For the next two weeks I have the privilege of working with a client in Lithuania. As I prepared for my trip, I spent time reviewing the most extensive global leadership project to date, The GLOBE Leadership Study [1]. This extensive research project provides insights about how beliefs differ between 62 different countries around the world. The results summarize eight areas which are viewed very differently as we live, work and interact with different cultures.

1. Performance Orientation: This is the extent to which a community encourages and rewards innovation, high standards, and performance improvement. Some regions have a high performance orientation (Switzerland ) while other countries do not place much emphasis on this (Greece).

2. Future Orientation: Some countries place high value on the collective encouragement and reward of future oriented behaviors such as planning and delaying gratification (Singapore) while others do not (Russia).

3, Gender Egalitarianism: This is the extent to which we seek to minimize or maximize the differences between men and women. A country such as Russia has a very high level of gender equality while South Korea has a low score in egalitarianism

4. Assertiveness: This refers to beliefs as to whether people should be encouraged to be assertive, aggressive and tough, or nonassertive, nonaggressive, and tender in social relationships. The country of Nigeria has a high level of assertiveness while Switzerland has low assertiveness.

5. Individualism vs.

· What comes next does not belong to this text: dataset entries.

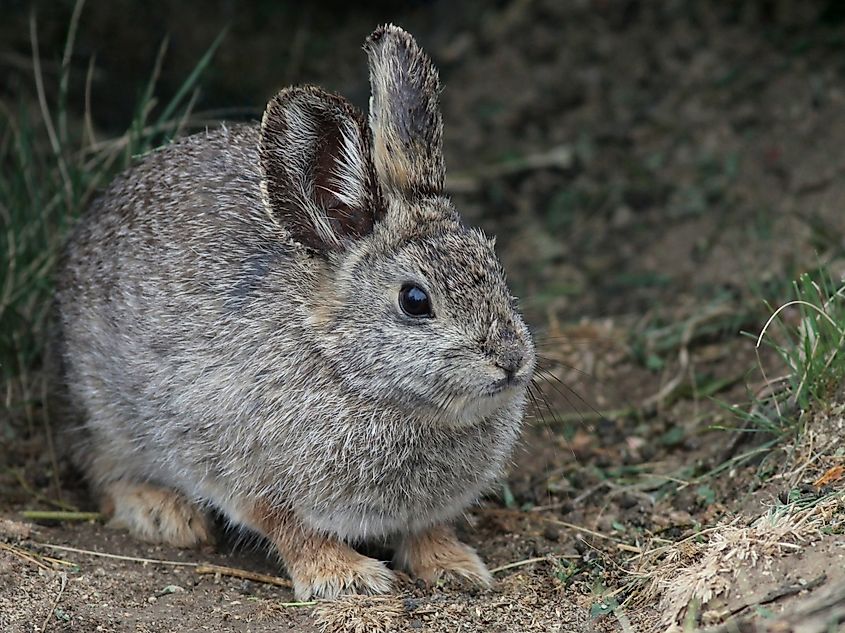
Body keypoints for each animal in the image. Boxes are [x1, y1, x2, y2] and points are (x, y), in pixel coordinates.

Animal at [53, 24, 535, 600]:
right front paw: (346, 577)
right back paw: (164, 514)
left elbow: (426, 529)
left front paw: (455, 566)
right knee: (102, 470)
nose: (511, 360)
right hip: (104, 411)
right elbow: (294, 531)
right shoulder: (248, 474)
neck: (347, 371)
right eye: (415, 301)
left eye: (495, 265)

Collectivism: Individualism pertains to ties between individuals which are loose while collectivism embraces the integration of strong, cohesive in-groups. Brazil is a highly individualistic nation while South Korea is a very collective culture.

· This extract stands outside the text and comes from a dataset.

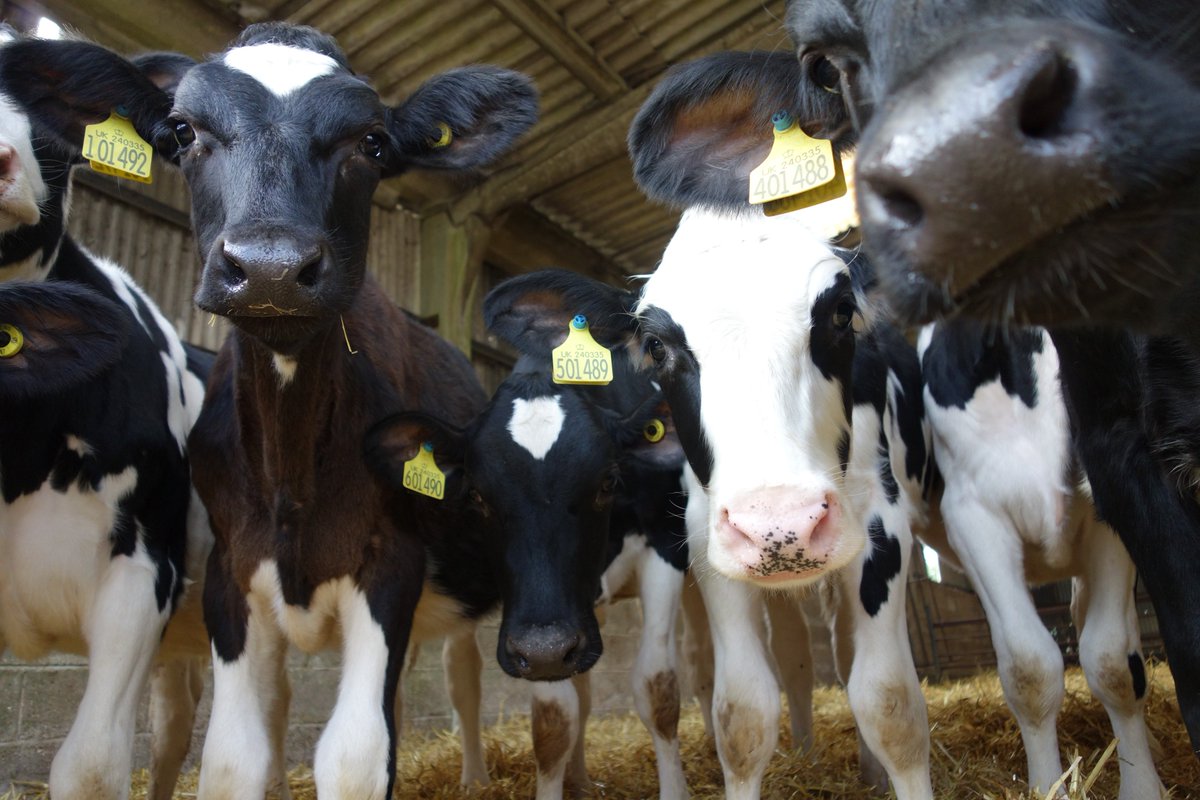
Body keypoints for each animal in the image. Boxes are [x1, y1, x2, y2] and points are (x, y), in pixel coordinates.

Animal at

6. Power Distance: This exemplifies the extent to which the community accepts and endorses authority, power differences and status privileges. Nigeria has a high power distance score while Denmark has a low score.

7. Humane Orientation: This category explains whether a society possesses the values of altruism, benevolence, kindness, love and generosity as motivating forces in a person’s behavior. The Philippines has a very high humane orientation while Germany scores low.

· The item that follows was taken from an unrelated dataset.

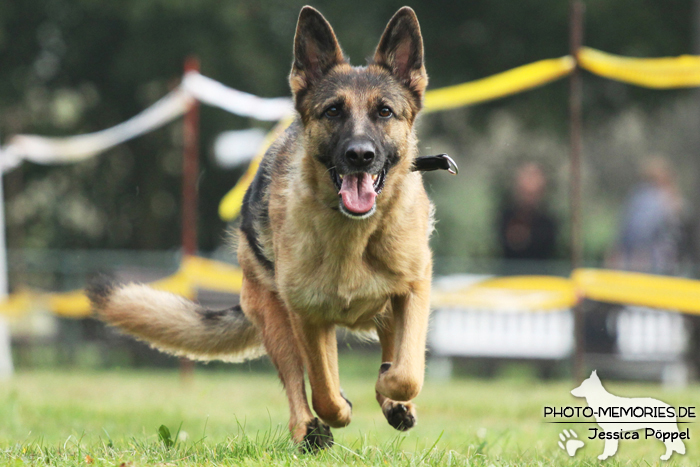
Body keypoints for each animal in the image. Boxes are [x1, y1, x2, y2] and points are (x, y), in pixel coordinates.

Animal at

8. Uncertainty Avoidance: This is the extent to which ambiguous situations  are threatening to individuals, to which rules and orders are preferred and to which uncertainty is tolerated.  Switzerland has high uncertainty avoidance while Russia has low avoidance tendencies.

The ability to be a cultural catalyst is a skill which is increasing in demand in today’s global business world. The ability to understand and respond to major cultural differences such as the ones highlighted in the GLOBE study are essential skills for modern leaders!


[1] House, R., Hanges, P.J., Javidan, M., Dorfman, P.W., & Gupta, V. (2004). Culture, leadership, and organizations: The GLOBE study of 62 societies. Thousand Oaks, CA: Sage Publications.